Monday, May 7, 2012

From the Inside Out~~

Your Fictitious World 
Part 1:

Know Your Characters 
Inside & Out

My credentials are over there  ☛

↓↓ My advice begins below  ↓↓

     Most novels, especially in  genre fiction, are character driven. As author it's your job to create men, women and children your readers care about, cheer on, fret over, rail against, loathe or love.

     This happens when you make those characters three dimensional. Heros need weaknesses; villains need strengths.  

You need to know how they got that way.  

     From their grammar & speech patterns to their philosophies, the ethnic, socio-economic, physical and emotional backgrounds you devise should~~must~~affect your characters as they make their way through your story.

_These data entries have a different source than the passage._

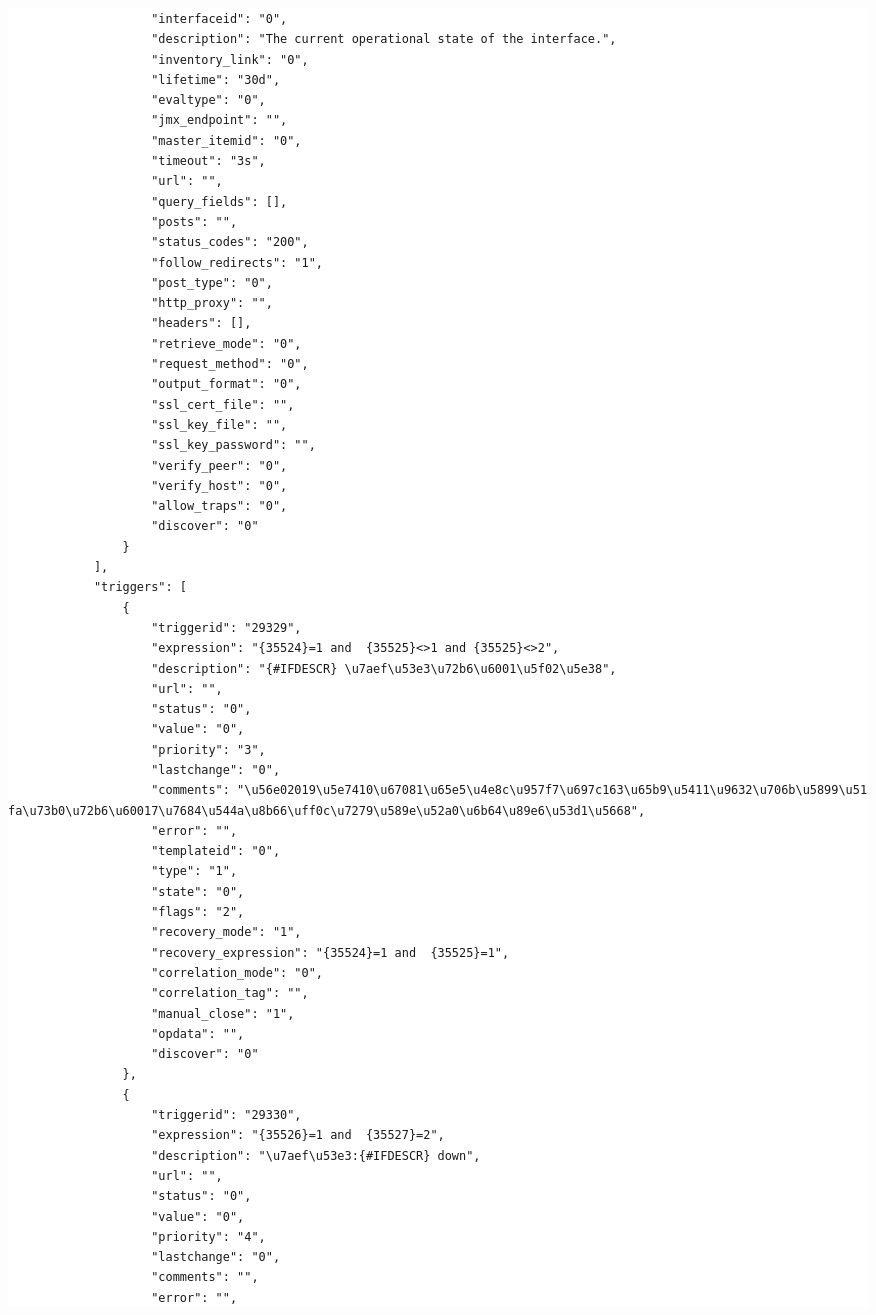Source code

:                         "interfaceid": "0",
                        "description": "The current operational state of the interface.",
                        "inventory_link": "0",
                        "lifetime": "30d",
                        "evaltype": "0",
                        "jmx_endpoint": "",
                        "master_itemid": "0",
                        "timeout": "3s",
                        "url": "",
                        "query_fields": [],
                        "posts": "",
                        "status_codes": "200",
                        "follow_redirects": "1",
                        "post_type": "0",
                        "http_proxy": "",
                        "headers": [],
                        "retrieve_mode": "0",
                        "request_method": "0",
                        "output_format": "0",
                        "ssl_cert_file": "",
                        "ssl_key_file": "",
                        "ssl_key_password": "",
                        "verify_peer": "0",
                        "verify_host": "0",
                        "allow_traps": "0",
                        "discover": "0"
                    }
                ],
                "triggers": [
                    {
                        "triggerid": "29329",
                        "expression": "{35524}=1 and  {35525}<>1 and {35525}<>2",
                        "description": "{#IFDESCR} \u7aef\u53e3\u72b6\u6001\u5f02\u5e38",
                        "url": "",
                        "status": "0",
                        "value": "0",
                        "priority": "3",
                        "lastchange": "0",
                        "comments": "\u56e02019\u5e7410\u67081\u65e5\u4e8c\u957f7\u697c163\u65b9\u5411\u9632\u706b\u5899\u51fa\u73b0\u72b6\u60017\u7684\u544a\u8b66\uff0c\u7279\u589e\u52a0\u6b64\u89e6\u53d1\u5668",
                        "error": "",
                        "templateid": "0",
                        "type": "1",
                        "state": "0",
                        "flags": "2",
                        "recovery_mode": "1",
                        "recovery_expression": "{35524}=1 and  {35525}=1",
                        "correlation_mode": "0",
                        "correlation_tag": "",
                        "manual_close": "1",
                        "opdata": "",
                        "discover": "0"
                    },
                    {
                        "triggerid": "29330",
                        "expression": "{35526}=1 and  {35527}=2",
                        "description": "\u7aef\u53e3:{#IFDESCR} down",
                        "url": "",
                        "status": "0",
                        "value": "0",
                        "priority": "4",
                        "lastchange": "0",
                        "comments": "",
                        "error": "",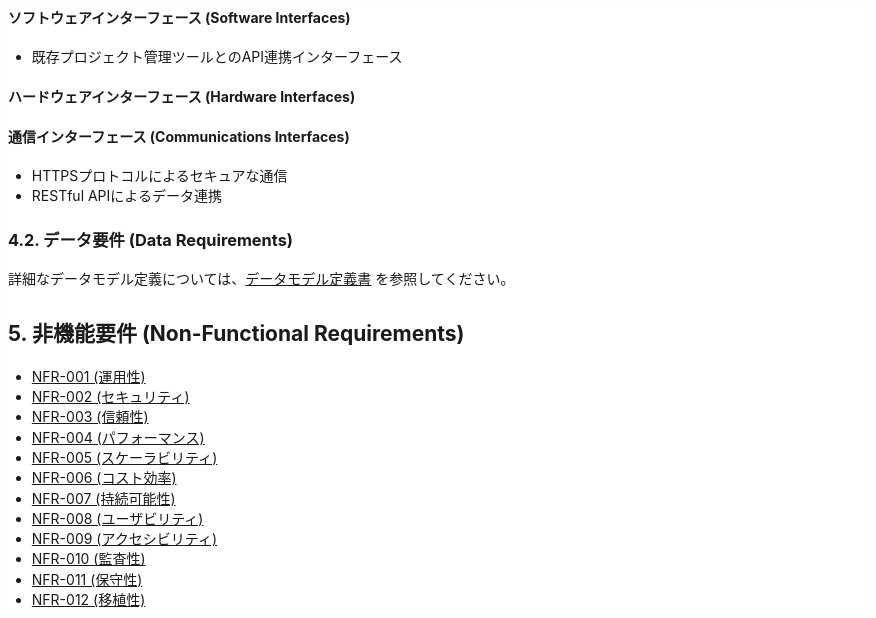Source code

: #### ソフトウェアインターフェース (Software Interfaces)

- 既存プロジェクト管理ツールとのAPI連携インターフェース

#### ハードウェアインターフェース (Hardware Interfaces)

#### 通信インターフェース (Communications Interfaces)

- HTTPSプロトコルによるセキュアな通信
- RESTful APIによるデータ連携

### 4.2. データ要件 (Data Requirements)

詳細なデータモデル定義については、[データモデル定義書](../../deliverables/data-model/data-model.md)
を参照してください。

## 5. 非機能要件 (Non-Functional Requirements)

- [NFR-001 (運用性)](./non-functional-requirements/nfr-001-operability.md)
- [NFR-002 (セキュリティ)](./non-functional-requirements/nfr-002-security.md)
- [NFR-003 (信頼性)](./non-functional-requirements/nfr-003-reliability.md)
- [NFR-004 (パフォーマンス)](./non-functional-requirements/nfr-004-performance.md)
- [NFR-005 (スケーラビリティ)](./non-functional-requirements/nfr-005-scalability.md)
- [NFR-006 (コスト効率)](./non-functional-requirements/nfr-006-cost-efficiency.md)
- [NFR-007 (持続可能性)](./non-functional-requirements/nfr-007-sustainability.md)
- [NFR-008 (ユーザビリティ)](./non-functional-requirements/nfr-008-usability.md)
- [NFR-009 (アクセシビリティ)](./non-functional-requirements/nfr-009-accessibility.md)
- [NFR-010 (監査性)](./non-functional-requirements/nfr-010-auditability.md)
- [NFR-011 (保守性)](./non-functional-requirements/nfr-011-maintainability.md)
- [NFR-012 (移植性)](./non-functional-requirements/nfr-012-portability.md)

     A fraction of this information should/will wind up in print. (Beware the dreaded info dump, but that's another blog.) Instead you want it filling your imagination as you create fully formed characters. Then when the Martians land, the will is read, the prom date arrives an hour late, your reader is right there in the scene, breathless with anticipation. NOT shrugging in an armchair muttering, "What the heck, he'd never do that."

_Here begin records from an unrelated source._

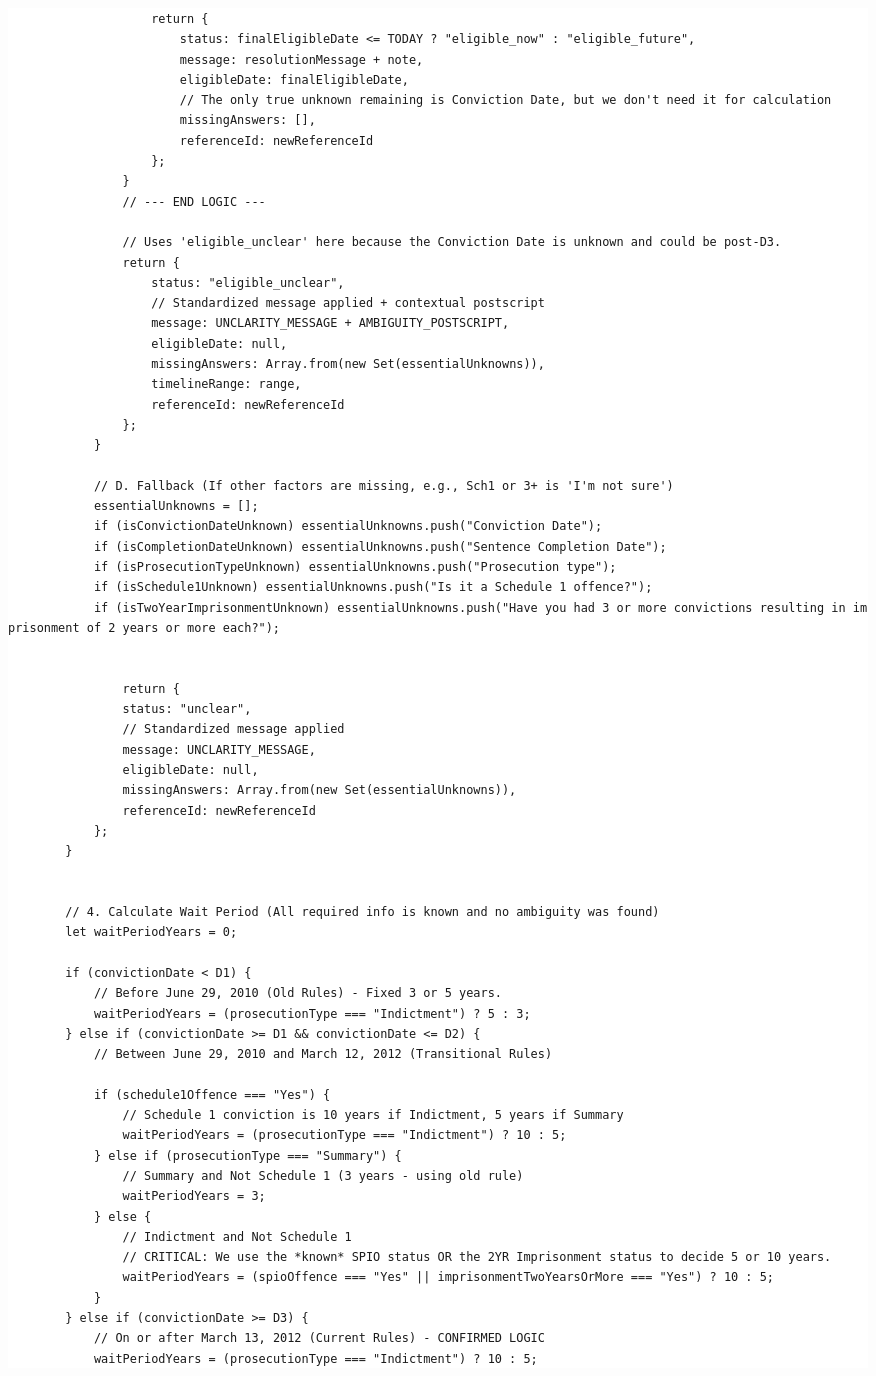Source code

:                        return {
                            status: finalEligibleDate <= TODAY ? "eligible_now" : "eligible_future",
                            message: resolutionMessage + note,
                            eligibleDate: finalEligibleDate,
                            // The only true unknown remaining is Conviction Date, but we don't need it for calculation
                            missingAnswers: [], 
                            referenceId: newReferenceId 
                        };
                    }
                    // --- END LOGIC ---
                    
                    // Uses 'eligible_unclear' here because the Conviction Date is unknown and could be post-D3.
                    return {
                        status: "eligible_unclear",
                        // Standardized message applied + contextual postscript
                        message: UNCLARITY_MESSAGE + AMBIGUITY_POSTSCRIPT,
                        eligibleDate: null,
                        missingAnswers: Array.from(new Set(essentialUnknowns)),
                        timelineRange: range,
                        referenceId: newReferenceId 
                    };
                }
                
                // D. Fallback (If other factors are missing, e.g., Sch1 or 3+ is 'I'm not sure')
                essentialUnknowns = [];
                if (isConvictionDateUnknown) essentialUnknowns.push("Conviction Date");
                if (isCompletionDateUnknown) essentialUnknowns.push("Sentence Completion Date");
                if (isProsecutionTypeUnknown) essentialUnknowns.push("Prosecution type");
                if (isSchedule1Unknown) essentialUnknowns.push("Is it a Schedule 1 offence?");
                if (isTwoYearImprisonmentUnknown) essentialUnknowns.push("Have you had 3 or more convictions resulting in imprisonment of 2 years or more each?");


                    return { 
                    status: "unclear", 
                    // Standardized message applied
                    message: UNCLARITY_MESSAGE, 
                    eligibleDate: null, 
                    missingAnswers: Array.from(new Set(essentialUnknowns)),
                    referenceId: newReferenceId 
                };
            }


            // 4. Calculate Wait Period (All required info is known and no ambiguity was found)
            let waitPeriodYears = 0;

            if (convictionDate < D1) {
                // Before June 29, 2010 (Old Rules) - Fixed 3 or 5 years.
                waitPeriodYears = (prosecutionType === "Indictment") ? 5 : 3;
            } else if (convictionDate >= D1 && convictionDate <= D2) {
                // Between June 29, 2010 and March 12, 2012 (Transitional Rules)
                
                if (schedule1Offence === "Yes") {
                    // Schedule 1 conviction is 10 years if Indictment, 5 years if Summary
                    waitPeriodYears = (prosecutionType === "Indictment") ? 10 : 5; 
                } else if (prosecutionType === "Summary") { 
                    // Summary and Not Schedule 1 (3 years - using old rule)
                    waitPeriodYears = 3;
                } else {
                    // Indictment and Not Schedule 1
                    // CRITICAL: We use the *known* SPIO status OR the 2YR Imprisonment status to decide 5 or 10 years.
                    waitPeriodYears = (spioOffence === "Yes" || imprisonmentTwoYearsOrMore === "Yes") ? 10 : 5; 
                }
            } else if (convictionDate >= D3) {
                // On or after March 13, 2012 (Current Rules) - CONFIRMED LOGIC
                waitPeriodYears = (prosecutionType === "Indictment") ? 10 : 5;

    Create a character sheet for every important member of your novel. List, manipulate, design the cast you're about to bring to life. 
 For one thing, 
these preliminaries save you time 
in the long run. 

 For another, 
it's  a lot more fun than actually 
writing       the       book. 

~~Some suggestions to get you started~~ 

  • Full name & significance, if any
  • Full names of parents & significance, if any
  • Occupations of parents 
  • Go back another generation. Include grandparents
  • Family dynamics: Two parents? One? Which one?
  • Siblings & ages, order within the family
  • Religious affiliation, if any
  • Full physical description
  • Education:  Name & location of schools, K-thru whatever. Public or private? If private, day or boarding?
  • Economic background: Old Money, New Money, No Money?
  • Incidentals: hobbies, pastimes, allergies, cravings
     Whether your character works against the background you’ve devised or reflects it in stereotypical detail, you’ve provided a solid frame on which to weave voice, behavior, attitude and goals as you hook your reader with their tale you’re telling.


Augusta Scattergood said...

Oh, boy, does this ever take me back to Lee's porch and those early writers' group meetings! Your words of wisdom taught me a lot. Thanks for the reminder. Now I'm off to create some new characters!

About Karen Williams said...

Stated creatively, in a nutshell. This writer knows her stuff.

Carol Baldwin said...

I agree with Karen--this is a good nutshell synopsis of what we all need to do. Thanks! looking forward to part 2.

Lee Stokes Hilton said...

Such a great post. Works even for those of us who write about our own lives -- remembering to make yourself a 360-degree character.